Sunday, 26 February 2012

A Really Good Day - with Wonky Bits!

Saturday was the latest meeting of Contemporary Quilt Region 14, a workshop with tutor Janet Bottomley on Liberated Piecing.  One of the best workshops I've ever been to - loads of fun, excellent teaching, and plenty of ideas for future projects (just need the time to make them now).  You can find out more about Janet from her blogs:  A Quilters Journal  (her personal blog), her City and Guilds/Contemporary Quilt blog, and her teaching blog.  For anyone involved in running a quilting group she would be an excellent choice for a workshop that could appeal to both traditional and contemporary quilters.


For those who, like me, were unclear about the difference between liberated and improvisational quilting, liberated quilting involves putting together traditional blocks in a non-traditional way, with a minimum of measuring, as in much African American quilting.  Improvisational or freeform quilting doesn't use blocks.

Below are some of the samples Janet brought, and you can see a corner of one of her quilts above (I wish I'd taken more photographs, but you can see more of Janet's work on her blogs.  I especially love her use of bright colours and fresh-looking fabrics, in particular her use of stripes - the blue quilt just peeping out in the picture above is particularly good.


 Anyway we were quickly on with the first blocks - stars and square in a square (occasionally pausing to flick through the books Janet brought)


and by lunchtime we'd completed our first blocks.  Being an adventurous group we soon discovered how to make things wonky, adapt and experiment with the techniques, and have lots of fun playing.



And - probably Janet's influence - there was a lot of orange about.  And some really nice fabrics, as in Lesley's beautifully wonky star.  


In the afternoon we experimented with asterix blocks, hash signs, and wonky houses and trees, but I got so caught up in the process I forgot to take photographs.

And we all went home grinning from ear to ear, with a new challenge - to use the techniques in our own pieces to be revealed at the next meeting.  Watch this space!
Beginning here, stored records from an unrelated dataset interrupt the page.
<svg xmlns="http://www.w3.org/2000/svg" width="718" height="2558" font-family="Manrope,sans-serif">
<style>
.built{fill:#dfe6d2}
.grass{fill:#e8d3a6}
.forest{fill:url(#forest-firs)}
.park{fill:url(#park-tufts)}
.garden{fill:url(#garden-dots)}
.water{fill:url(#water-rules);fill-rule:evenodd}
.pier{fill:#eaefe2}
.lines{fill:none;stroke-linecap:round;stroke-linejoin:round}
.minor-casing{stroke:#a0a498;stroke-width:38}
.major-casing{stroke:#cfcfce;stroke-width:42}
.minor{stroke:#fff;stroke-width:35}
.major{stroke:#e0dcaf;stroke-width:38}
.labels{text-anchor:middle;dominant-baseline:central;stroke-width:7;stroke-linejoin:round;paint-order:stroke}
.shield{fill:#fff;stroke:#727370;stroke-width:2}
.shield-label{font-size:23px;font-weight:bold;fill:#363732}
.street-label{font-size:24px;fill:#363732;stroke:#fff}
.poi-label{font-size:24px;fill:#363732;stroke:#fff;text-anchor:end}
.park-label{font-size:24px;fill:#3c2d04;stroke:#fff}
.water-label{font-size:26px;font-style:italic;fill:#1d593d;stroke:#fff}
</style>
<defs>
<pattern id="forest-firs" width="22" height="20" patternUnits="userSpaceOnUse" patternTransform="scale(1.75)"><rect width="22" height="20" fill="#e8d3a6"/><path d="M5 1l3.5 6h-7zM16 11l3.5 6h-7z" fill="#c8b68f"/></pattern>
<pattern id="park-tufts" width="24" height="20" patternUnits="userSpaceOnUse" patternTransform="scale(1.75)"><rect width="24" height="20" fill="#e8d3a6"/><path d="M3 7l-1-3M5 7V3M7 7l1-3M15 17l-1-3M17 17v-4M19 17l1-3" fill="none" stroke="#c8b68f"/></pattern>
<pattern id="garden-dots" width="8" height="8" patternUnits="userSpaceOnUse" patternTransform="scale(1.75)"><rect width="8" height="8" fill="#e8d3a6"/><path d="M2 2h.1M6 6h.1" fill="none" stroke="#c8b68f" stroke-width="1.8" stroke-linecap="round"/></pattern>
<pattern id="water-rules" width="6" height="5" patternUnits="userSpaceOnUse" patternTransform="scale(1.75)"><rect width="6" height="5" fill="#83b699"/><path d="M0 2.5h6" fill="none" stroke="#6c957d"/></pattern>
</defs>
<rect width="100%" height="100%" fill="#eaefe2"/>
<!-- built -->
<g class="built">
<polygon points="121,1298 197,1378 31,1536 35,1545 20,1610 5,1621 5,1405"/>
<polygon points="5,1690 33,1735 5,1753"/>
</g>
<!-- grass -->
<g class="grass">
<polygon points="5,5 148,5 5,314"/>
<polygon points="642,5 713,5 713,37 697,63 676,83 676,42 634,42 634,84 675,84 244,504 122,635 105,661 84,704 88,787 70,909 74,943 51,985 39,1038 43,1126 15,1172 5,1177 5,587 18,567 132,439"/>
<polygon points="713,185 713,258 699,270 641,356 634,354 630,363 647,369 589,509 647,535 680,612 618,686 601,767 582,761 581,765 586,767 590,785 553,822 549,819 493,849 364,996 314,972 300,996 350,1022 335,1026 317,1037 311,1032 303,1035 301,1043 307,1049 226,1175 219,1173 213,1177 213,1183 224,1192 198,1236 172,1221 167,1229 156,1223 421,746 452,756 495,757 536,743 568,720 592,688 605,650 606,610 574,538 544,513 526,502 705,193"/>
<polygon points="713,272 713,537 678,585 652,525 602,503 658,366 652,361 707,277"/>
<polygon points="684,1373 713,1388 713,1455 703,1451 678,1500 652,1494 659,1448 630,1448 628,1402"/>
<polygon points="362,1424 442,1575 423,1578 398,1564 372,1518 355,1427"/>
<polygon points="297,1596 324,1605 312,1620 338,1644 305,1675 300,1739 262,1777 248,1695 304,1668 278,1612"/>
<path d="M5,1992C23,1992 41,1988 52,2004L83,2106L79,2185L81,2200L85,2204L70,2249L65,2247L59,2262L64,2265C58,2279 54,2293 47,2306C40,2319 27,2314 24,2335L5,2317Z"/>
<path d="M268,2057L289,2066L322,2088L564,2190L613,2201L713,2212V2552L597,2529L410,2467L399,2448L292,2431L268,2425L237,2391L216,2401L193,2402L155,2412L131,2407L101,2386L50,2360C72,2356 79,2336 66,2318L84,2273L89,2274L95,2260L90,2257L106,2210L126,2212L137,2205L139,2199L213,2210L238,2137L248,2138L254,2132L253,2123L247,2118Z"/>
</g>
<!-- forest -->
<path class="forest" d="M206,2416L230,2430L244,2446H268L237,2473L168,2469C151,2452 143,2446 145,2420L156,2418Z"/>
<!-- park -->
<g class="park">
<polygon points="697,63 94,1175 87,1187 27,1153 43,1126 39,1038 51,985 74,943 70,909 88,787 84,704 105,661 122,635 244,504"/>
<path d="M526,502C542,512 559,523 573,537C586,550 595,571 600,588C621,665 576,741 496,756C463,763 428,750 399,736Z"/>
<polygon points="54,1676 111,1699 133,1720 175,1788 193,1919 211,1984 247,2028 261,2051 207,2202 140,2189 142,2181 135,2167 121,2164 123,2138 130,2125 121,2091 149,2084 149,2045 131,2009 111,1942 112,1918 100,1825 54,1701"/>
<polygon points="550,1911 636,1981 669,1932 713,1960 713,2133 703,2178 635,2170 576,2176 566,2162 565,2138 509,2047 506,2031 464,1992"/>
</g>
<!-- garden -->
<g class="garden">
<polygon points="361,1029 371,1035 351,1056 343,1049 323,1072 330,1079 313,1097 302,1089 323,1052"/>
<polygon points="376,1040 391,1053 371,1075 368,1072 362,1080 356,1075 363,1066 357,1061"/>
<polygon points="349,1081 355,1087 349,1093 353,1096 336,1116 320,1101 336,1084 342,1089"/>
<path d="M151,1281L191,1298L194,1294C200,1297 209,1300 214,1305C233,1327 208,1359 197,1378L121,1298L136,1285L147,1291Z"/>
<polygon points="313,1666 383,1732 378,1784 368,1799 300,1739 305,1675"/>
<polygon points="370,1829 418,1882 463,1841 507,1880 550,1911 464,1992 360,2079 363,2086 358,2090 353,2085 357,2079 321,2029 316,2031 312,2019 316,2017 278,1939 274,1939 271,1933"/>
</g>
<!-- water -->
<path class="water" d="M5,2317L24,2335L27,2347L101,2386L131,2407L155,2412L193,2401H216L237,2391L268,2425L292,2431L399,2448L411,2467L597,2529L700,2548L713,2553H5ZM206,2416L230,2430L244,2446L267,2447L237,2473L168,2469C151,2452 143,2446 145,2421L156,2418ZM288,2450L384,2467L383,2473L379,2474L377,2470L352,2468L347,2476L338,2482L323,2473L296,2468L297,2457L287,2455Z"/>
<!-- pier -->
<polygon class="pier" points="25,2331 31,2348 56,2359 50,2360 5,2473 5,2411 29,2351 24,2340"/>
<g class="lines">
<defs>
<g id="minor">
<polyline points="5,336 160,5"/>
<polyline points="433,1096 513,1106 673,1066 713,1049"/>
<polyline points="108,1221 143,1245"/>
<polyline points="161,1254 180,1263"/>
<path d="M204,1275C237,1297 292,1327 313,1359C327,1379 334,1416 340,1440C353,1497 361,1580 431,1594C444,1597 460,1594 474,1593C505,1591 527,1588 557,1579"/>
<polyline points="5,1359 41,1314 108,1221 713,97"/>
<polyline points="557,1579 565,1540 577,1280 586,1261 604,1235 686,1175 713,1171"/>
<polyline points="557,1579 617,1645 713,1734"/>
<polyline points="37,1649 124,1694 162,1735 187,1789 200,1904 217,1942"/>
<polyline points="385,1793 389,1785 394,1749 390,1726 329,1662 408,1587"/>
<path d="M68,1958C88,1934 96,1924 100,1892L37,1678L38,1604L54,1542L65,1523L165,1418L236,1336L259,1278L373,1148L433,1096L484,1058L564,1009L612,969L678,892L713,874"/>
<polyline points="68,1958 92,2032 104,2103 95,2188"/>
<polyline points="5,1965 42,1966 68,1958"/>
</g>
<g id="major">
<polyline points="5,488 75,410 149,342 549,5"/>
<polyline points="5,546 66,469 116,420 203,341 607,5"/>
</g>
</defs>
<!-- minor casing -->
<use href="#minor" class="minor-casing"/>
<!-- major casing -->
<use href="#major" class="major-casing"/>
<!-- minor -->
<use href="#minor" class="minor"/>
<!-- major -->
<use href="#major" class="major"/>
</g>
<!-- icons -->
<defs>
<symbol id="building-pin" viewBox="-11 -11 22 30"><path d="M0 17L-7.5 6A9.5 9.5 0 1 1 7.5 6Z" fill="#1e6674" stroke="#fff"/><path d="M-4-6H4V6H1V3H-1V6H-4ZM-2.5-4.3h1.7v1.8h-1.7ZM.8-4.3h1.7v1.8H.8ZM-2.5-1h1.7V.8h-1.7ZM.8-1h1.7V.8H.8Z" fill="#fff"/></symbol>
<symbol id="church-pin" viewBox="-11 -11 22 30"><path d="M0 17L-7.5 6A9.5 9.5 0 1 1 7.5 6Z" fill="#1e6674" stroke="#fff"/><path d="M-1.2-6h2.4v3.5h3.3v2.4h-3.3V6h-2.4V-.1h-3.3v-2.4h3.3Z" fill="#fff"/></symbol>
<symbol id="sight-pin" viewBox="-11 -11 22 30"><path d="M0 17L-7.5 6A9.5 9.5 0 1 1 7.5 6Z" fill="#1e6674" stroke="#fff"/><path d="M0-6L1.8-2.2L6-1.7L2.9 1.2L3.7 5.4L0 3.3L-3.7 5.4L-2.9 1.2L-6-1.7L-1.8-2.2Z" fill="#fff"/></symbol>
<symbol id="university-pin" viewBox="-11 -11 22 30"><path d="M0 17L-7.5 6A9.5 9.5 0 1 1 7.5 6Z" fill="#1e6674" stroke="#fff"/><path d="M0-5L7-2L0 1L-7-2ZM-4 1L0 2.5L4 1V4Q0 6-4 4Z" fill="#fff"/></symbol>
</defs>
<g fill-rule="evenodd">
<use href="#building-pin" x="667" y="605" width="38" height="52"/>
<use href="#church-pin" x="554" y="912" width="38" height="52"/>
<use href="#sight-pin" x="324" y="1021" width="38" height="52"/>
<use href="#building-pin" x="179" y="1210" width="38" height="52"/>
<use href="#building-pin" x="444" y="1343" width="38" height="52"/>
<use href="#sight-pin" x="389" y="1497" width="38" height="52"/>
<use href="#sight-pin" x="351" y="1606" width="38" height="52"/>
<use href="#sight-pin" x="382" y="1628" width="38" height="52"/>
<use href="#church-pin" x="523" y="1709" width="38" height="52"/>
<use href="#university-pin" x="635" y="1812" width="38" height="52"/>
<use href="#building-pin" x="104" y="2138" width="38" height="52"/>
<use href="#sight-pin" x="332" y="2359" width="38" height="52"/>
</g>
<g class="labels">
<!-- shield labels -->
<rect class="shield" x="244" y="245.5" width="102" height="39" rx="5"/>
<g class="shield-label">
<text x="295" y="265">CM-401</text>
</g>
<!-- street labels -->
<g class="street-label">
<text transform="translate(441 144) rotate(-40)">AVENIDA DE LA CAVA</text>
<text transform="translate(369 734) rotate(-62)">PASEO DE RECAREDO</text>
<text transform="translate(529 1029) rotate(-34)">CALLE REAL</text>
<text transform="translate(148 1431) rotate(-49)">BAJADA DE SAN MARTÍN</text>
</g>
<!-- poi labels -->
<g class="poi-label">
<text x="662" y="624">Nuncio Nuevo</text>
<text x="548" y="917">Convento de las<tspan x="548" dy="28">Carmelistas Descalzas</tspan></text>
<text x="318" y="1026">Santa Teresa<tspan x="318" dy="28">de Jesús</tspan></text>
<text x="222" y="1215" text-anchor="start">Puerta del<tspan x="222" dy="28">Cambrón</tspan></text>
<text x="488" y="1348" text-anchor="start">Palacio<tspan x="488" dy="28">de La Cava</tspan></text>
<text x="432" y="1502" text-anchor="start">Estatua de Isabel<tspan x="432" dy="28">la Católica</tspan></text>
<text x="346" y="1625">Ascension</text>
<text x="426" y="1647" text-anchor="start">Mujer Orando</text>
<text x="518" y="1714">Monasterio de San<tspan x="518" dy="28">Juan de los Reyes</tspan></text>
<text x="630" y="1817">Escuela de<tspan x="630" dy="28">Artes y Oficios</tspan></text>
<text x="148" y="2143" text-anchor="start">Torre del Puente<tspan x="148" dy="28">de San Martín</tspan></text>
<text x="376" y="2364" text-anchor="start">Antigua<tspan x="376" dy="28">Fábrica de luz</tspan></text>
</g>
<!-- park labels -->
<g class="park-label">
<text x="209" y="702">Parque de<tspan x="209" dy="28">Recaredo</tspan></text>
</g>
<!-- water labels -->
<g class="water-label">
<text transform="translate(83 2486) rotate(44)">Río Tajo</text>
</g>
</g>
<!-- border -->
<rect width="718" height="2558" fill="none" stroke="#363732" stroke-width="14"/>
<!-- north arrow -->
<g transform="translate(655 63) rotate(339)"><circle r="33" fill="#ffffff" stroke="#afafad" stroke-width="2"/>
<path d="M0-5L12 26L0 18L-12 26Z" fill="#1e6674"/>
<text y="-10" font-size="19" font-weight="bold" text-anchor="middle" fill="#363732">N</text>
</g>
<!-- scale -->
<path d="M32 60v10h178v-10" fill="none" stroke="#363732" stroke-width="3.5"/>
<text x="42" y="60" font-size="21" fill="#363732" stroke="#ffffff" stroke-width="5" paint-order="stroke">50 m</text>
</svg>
Thursday, 23 February 2012

Help!

I'm not sure how I got here, but at present I am unable to use any of the links from my blog. I keep getting an error message that says:
ERROR: Possible problems with your *.gwt.xml.module file. The complete time user.agent value (ie9) does not match the runtime user.agent value (ie8). Expect more errors.

I managed to post this - if it does post - through Blog this! on a Google search - I am unable to link to dashboard or new post from my blog itself.

I have posted a query on a link from the help-page but have not had any reply: is there any way of contacting Blogger direct rather than a user-list? Does anyone out there know what I can do?

Monday, 20 February 2012

Collages Part Two


More collages from last autumn - this time from an A5 sketchbook: the first two use ink drawings of beetles from the Leeds City Museums collection. Top - cut-out beetle on paper rubbed with soft pastel, plus paper coated with oil pastel, then indian ink, scratched and rubbed back; bottom one uses paper printed with iridescent paint, bought textured paper and paper monoprinted with lacy pattern from an almost exhausted marbling tray.



Above - wet-on-wet watercolour paper, wet-on-dry paper, plus monoprinted paper.


Two more using marbled papers.  Above - three different cut marbled papers, plus coloured pencil lines.  Below: oil-marbled paper with added pale water-colour and wet watercolour pencil lines plus translucent blue tracing-paper overlay.



Two using photoshopped photograph prints plus cut watercoloured paper and (in the bottom one) torn sugar-paper.



Top: monoprinted and marbled papers.  Bottom: scrunch-dyed tissue paper, bits of linoprint sampler, and watercolour "bullseye".


Many thanks for the comments on the earlier ones, and - yes - they are feeding into my quilting.  Plus being fun, and a good way of exploring composition.  All done very quickly as a sort of creative "starter" for the day.

Thursday, 16 February 2012

Collages

 During the autumn last year I played with simple one-a-day collages, allowing approximately ten minutes for each.  They used papers and prints I already had made at various times, and much of the focus was an exploration of composition:


 monoprinted and blockprinted white and coloured papers;


 wet-on-wet watercolour on hand-made paper; wet-on-dry on cartridge paper


oil-marbled and freely cut watercoloured cartridge paper (above and below)



inked pages from an old falling-apart guide, marbled paper, watercoloured paper, blue tracing-paper;



cut monoprint;



and cuts from the same monoprint with layered coloured tissue-paper.

I also filled two other sketchbooks, in different shapes (of which more later)  Lots of fun - and I learnt a lot too!